A los 21 años y enfrentando la pérdida de tu segundo hijo, el miedo a no poder pagarlo es real y paralizante. Jessica Castillo se encontró en esa situación: joven, sin muchos recursos, y con la necesidad urgente de darle un sepelio digno a su bebé de tres meses. Lo que diferencia esa experiencia es encontrar una funeraria que no solo negocie el costo, sino que genuinamente trabaje contigo para que sea posible.

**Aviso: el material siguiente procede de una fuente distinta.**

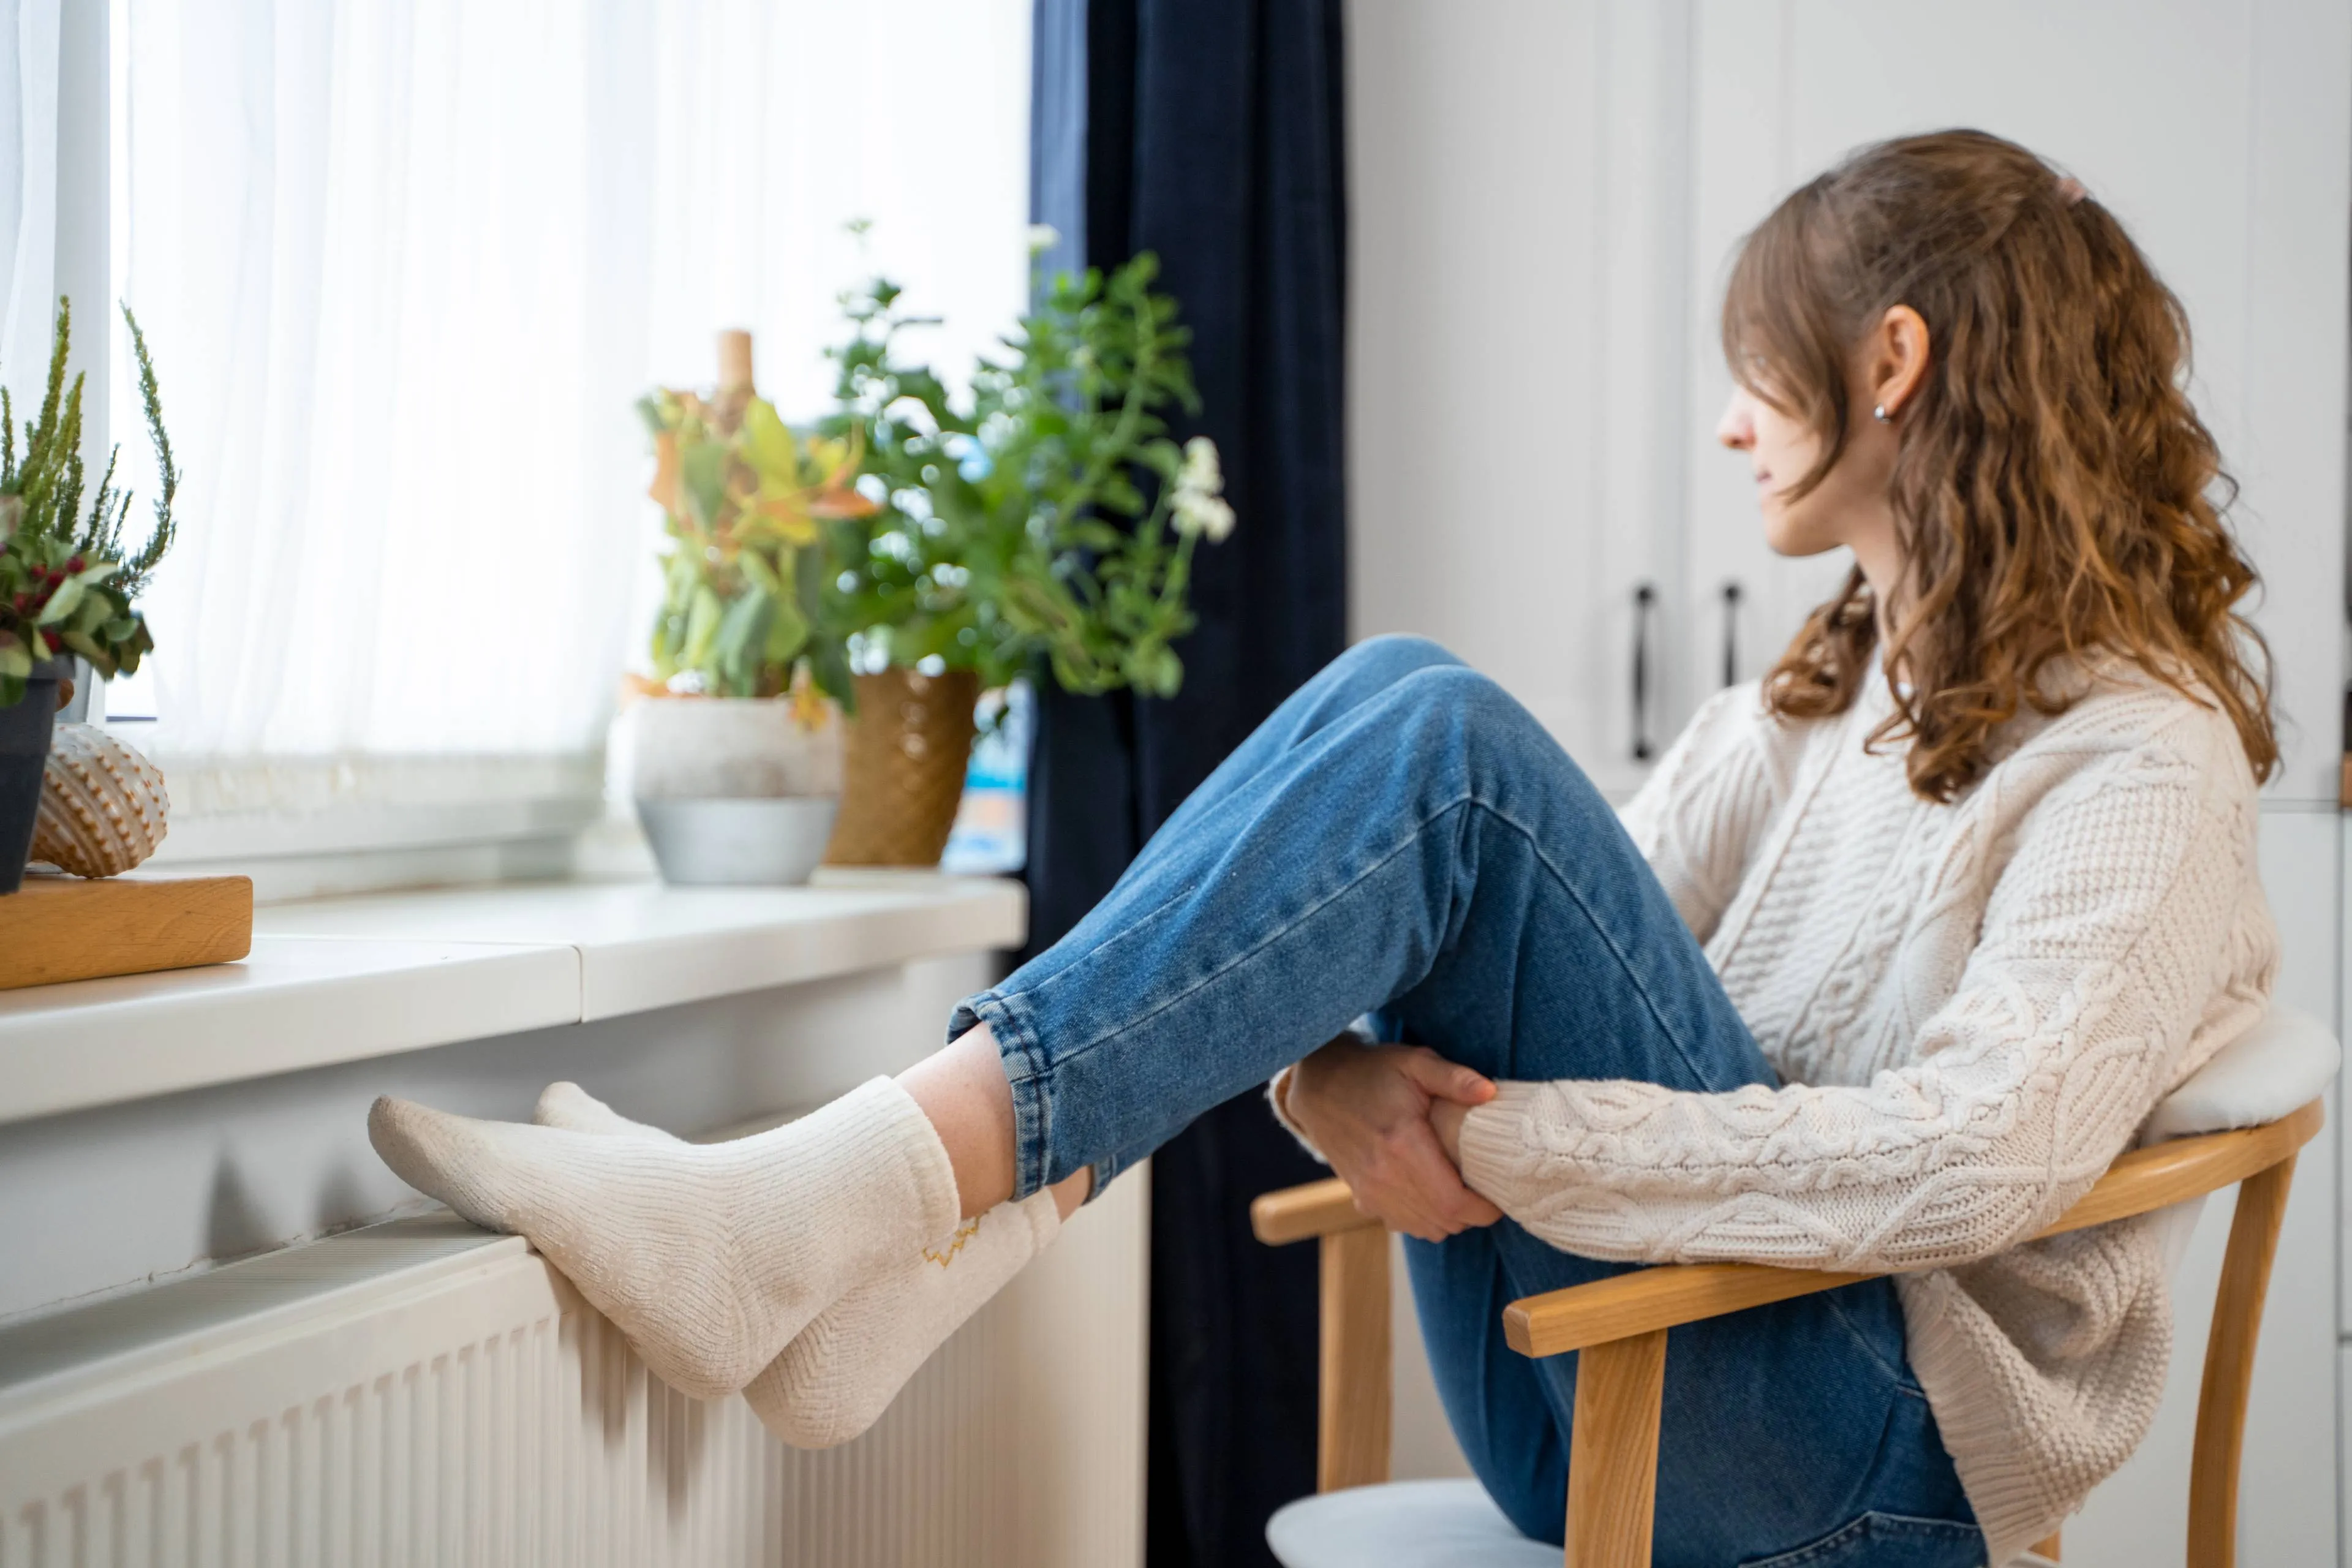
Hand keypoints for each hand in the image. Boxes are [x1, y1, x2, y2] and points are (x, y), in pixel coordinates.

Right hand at [1283, 1037, 1502, 1241]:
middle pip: (1443, 1221)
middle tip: (1485, 1193)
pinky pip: (1400, 1225)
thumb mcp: (1415, 1062)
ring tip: (1460, 1193)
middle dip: (1471, 1216)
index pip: (1453, 1202)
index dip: (1483, 1209)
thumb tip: (1490, 1092)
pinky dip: (1422, 1219)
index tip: (1498, 1198)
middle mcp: (1383, 1176)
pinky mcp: (1361, 1196)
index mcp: (1402, 1144)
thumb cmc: (1372, 1072)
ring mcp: (1369, 1191)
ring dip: (1448, 1220)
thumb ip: (1454, 1078)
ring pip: (1423, 1229)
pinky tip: (1429, 1195)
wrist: (1320, 1087)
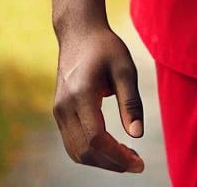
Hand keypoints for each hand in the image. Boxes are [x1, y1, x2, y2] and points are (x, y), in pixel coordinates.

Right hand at [53, 22, 143, 173]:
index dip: (117, 156)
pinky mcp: (59, 112)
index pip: (96, 138)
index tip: (138, 163)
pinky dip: (91, 151)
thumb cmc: (106, 48)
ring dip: (101, 160)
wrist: (79, 33)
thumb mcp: (125, 69)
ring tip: (127, 158)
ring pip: (76, 151)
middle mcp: (64, 107)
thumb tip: (138, 134)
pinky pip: (72, 142)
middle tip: (137, 163)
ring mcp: (58, 111)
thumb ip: (131, 102)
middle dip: (111, 163)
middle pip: (84, 151)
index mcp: (81, 95)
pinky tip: (112, 148)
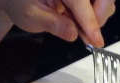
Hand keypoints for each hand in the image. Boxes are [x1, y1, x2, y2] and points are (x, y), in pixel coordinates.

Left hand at [0, 0, 115, 46]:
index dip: (90, 20)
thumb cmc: (20, 5)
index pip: (79, 0)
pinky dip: (96, 14)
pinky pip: (99, 1)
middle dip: (99, 15)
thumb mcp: (31, 16)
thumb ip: (52, 24)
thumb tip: (73, 34)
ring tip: (84, 30)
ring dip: (99, 15)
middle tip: (90, 36)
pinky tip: (84, 25)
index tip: (96, 41)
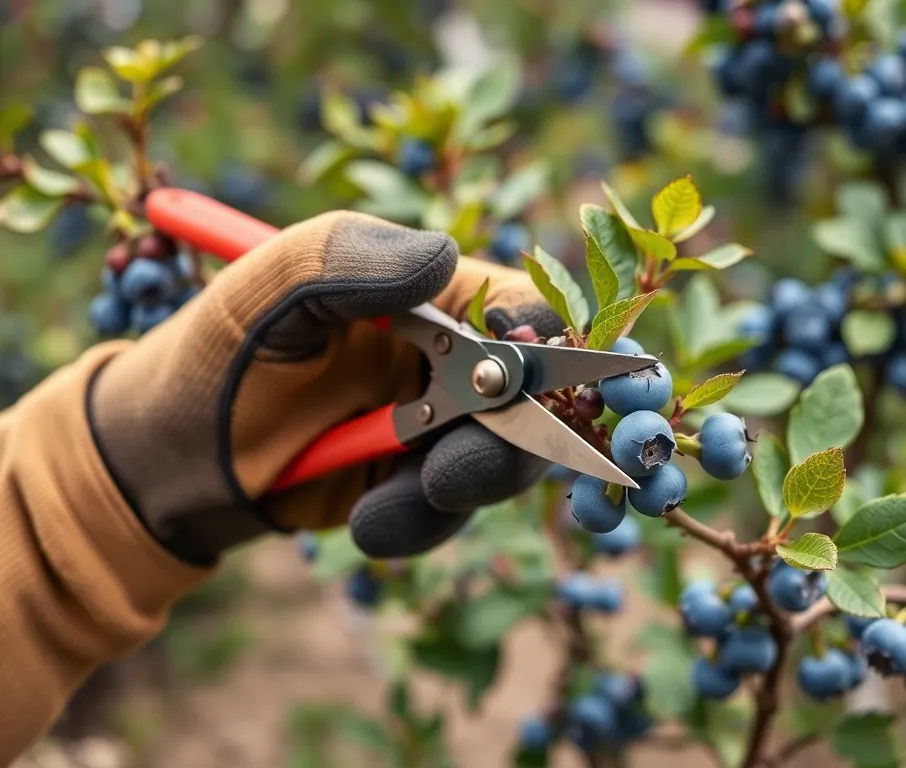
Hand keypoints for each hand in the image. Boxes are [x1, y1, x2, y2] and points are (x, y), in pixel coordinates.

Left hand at [88, 211, 563, 563]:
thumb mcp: (269, 286)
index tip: (515, 370)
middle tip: (451, 471)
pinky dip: (416, 523)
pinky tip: (368, 521)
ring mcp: (436, 428)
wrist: (168, 457)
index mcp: (431, 294)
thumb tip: (443, 256)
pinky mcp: (414, 486)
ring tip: (384, 509)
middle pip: (528, 399)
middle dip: (505, 443)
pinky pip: (447, 514)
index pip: (522, 305)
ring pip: (497, 466)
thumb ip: (347, 259)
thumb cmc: (218, 351)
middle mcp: (449, 361)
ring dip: (455, 492)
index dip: (539, 338)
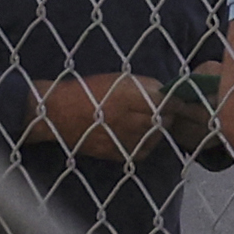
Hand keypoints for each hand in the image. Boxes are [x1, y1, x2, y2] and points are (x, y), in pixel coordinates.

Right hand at [35, 71, 175, 160]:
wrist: (55, 113)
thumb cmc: (86, 90)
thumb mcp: (115, 79)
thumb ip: (141, 86)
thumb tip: (165, 93)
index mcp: (126, 95)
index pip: (163, 102)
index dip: (174, 102)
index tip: (179, 100)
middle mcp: (126, 118)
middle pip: (162, 121)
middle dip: (167, 115)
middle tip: (164, 111)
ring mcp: (121, 138)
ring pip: (154, 138)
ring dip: (157, 130)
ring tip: (149, 122)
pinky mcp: (115, 154)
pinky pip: (142, 152)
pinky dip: (146, 144)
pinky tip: (140, 136)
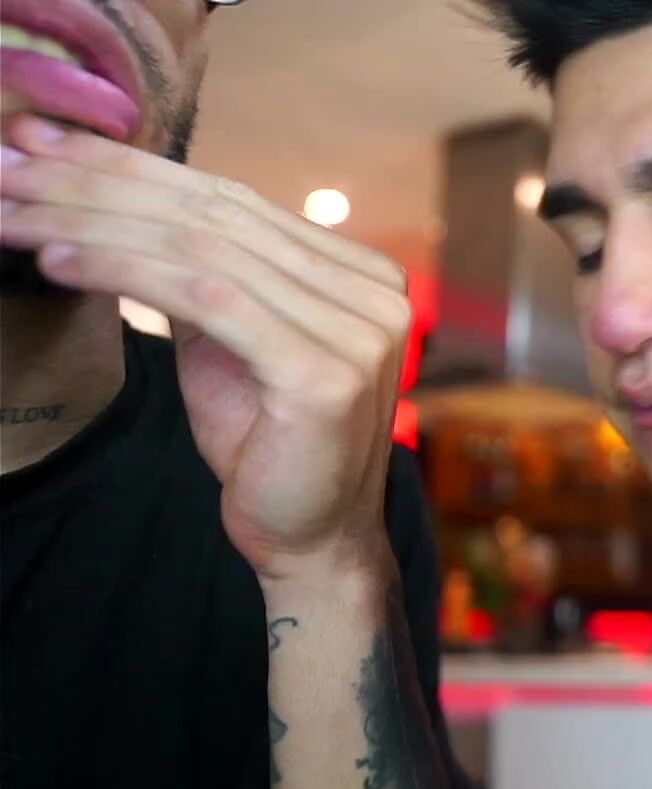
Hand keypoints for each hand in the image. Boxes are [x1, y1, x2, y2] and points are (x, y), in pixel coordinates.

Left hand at [0, 115, 411, 580]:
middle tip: (9, 163)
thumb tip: (119, 198)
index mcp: (360, 276)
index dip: (133, 165)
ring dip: (93, 223)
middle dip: (99, 184)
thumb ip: (210, 274)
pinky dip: (124, 271)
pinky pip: (207, 298)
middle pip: (213, 217)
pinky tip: (61, 262)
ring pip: (202, 250)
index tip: (43, 143)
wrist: (310, 539)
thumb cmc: (266, 445)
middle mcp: (374, 294)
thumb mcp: (233, 340)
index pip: (232, 200)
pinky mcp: (324, 376)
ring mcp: (357, 334)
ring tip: (13, 215)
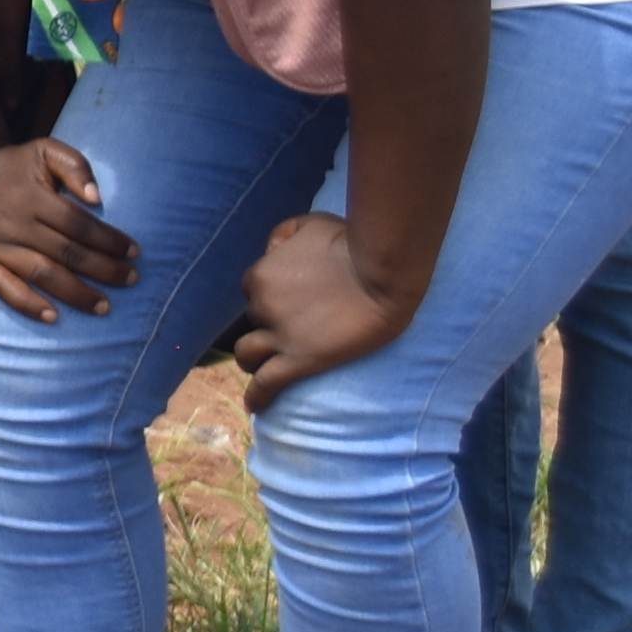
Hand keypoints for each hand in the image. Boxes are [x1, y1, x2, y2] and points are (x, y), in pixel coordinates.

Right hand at [0, 139, 137, 321]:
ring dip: (76, 294)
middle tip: (131, 280)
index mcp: (32, 197)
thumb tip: (97, 199)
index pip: (79, 225)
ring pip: (42, 275)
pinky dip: (29, 306)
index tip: (134, 253)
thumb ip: (74, 166)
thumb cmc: (10, 167)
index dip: (110, 241)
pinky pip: (4, 289)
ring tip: (105, 306)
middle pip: (67, 253)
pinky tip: (54, 317)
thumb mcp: (43, 150)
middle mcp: (13, 224)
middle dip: (104, 270)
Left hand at [226, 213, 418, 407]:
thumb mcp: (312, 224)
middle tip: (288, 331)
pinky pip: (267, 384)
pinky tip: (255, 407)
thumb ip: (285, 234)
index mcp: (263, 273)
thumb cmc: (353, 244)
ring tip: (261, 367)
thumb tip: (271, 249)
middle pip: (253, 320)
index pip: (253, 289)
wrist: (383, 276)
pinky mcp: (301, 361)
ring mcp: (280, 335)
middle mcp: (263, 305)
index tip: (286, 302)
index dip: (268, 296)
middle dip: (266, 324)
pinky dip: (258, 396)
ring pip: (248, 354)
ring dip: (253, 359)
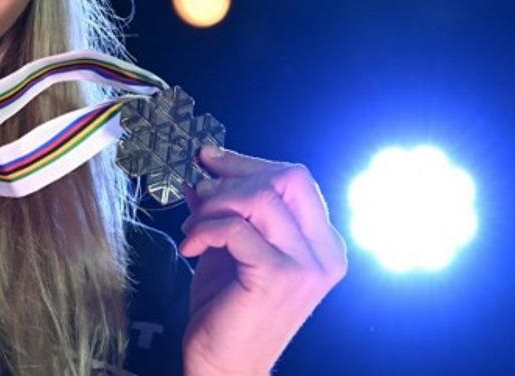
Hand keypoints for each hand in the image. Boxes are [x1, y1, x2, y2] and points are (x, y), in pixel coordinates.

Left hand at [178, 145, 347, 375]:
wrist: (224, 368)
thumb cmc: (229, 312)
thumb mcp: (230, 248)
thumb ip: (226, 209)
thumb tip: (202, 171)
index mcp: (322, 242)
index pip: (296, 179)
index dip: (249, 162)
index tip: (210, 159)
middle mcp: (325, 252)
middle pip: (289, 177)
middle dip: (237, 174)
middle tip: (200, 190)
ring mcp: (306, 265)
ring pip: (262, 197)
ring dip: (216, 202)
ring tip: (192, 224)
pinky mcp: (279, 277)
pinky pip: (237, 228)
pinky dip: (205, 229)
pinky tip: (189, 247)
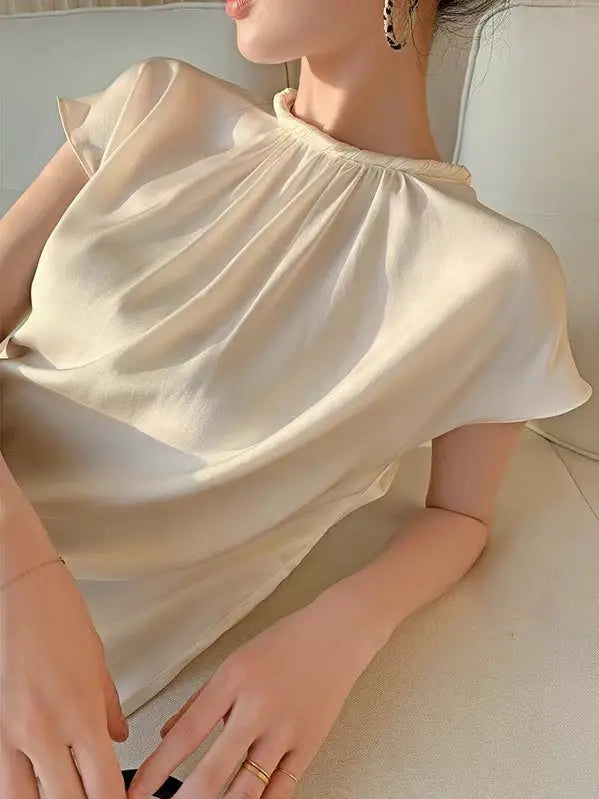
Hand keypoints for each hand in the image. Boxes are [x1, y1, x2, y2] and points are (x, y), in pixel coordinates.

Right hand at [0, 548, 128, 798]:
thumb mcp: (95, 658)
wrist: (11, 583)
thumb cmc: (53, 610)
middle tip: (90, 797)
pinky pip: (0, 778)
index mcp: (81, 712)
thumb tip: (118, 738)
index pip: (105, 788)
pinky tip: (28, 780)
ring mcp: (7, 734)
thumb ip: (108, 706)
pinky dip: (16, 785)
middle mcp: (44, 730)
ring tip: (58, 791)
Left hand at [126, 587, 378, 798]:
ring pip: (247, 791)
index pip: (185, 735)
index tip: (135, 791)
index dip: (155, 770)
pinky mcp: (308, 746)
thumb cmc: (285, 644)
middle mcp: (257, 709)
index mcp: (233, 682)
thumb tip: (169, 733)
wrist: (337, 635)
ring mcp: (285, 731)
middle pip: (213, 771)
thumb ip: (200, 700)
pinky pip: (281, 790)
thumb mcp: (234, 662)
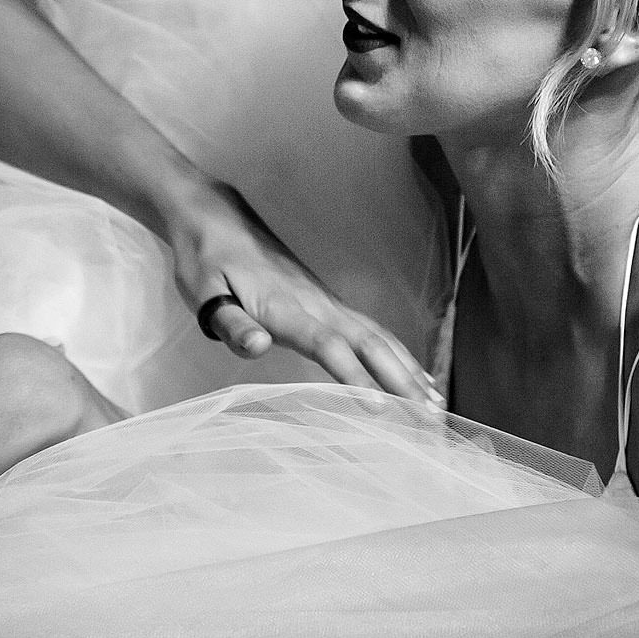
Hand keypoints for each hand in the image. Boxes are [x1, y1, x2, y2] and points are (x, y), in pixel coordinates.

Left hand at [164, 180, 441, 402]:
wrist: (215, 218)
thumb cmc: (205, 260)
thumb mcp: (202, 291)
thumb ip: (229, 322)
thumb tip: (258, 345)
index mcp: (284, 306)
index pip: (326, 345)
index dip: (354, 377)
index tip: (381, 408)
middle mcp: (315, 303)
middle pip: (368, 344)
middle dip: (401, 382)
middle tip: (430, 420)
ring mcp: (326, 301)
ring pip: (377, 337)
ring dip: (409, 370)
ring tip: (436, 407)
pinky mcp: (327, 302)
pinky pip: (372, 331)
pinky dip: (399, 354)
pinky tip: (417, 376)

«Me encantó lo amable que fue Homer. Fue muy útil al elegir la parcela para mi bebé de tres meses. Se aseguró de que entendiera todo sobre los trámites e incluso le dio a mi hijo una funda protectora para su ataúd, por lo que estoy muy agradecida. Solo tengo 21 años y este era mi segundo hijo, así que no tenía mucho dinero y tenía tanto miedo de no poder enterrar a mi bebé. Pero Homer trabajó conmigo lo mejor que pudo y no podría estar más agradecida por toda su ayuda.» — Jessica Castillo, sobre Memory Gardens Funeral Home & Cemetery
Lo que importa en esta historia es que Homer no puso barreras por el dinero: escuchó la situación de Jessica, negoció opciones viables, y agregó un gesto de cuidado (la funda protectora) que mostró que la dignidad de su bebé era lo que importaba. Cuando llames a una funeraria con presupuesto limitado, sé directo: explica tu situación y pregunta qué opciones pueden flexibilizar. Así como pregunta qué servicios intangibles —como el trato atento y los pequeños detalles— están incluidos sin costo adicional. Eso es lo que hace la diferencia.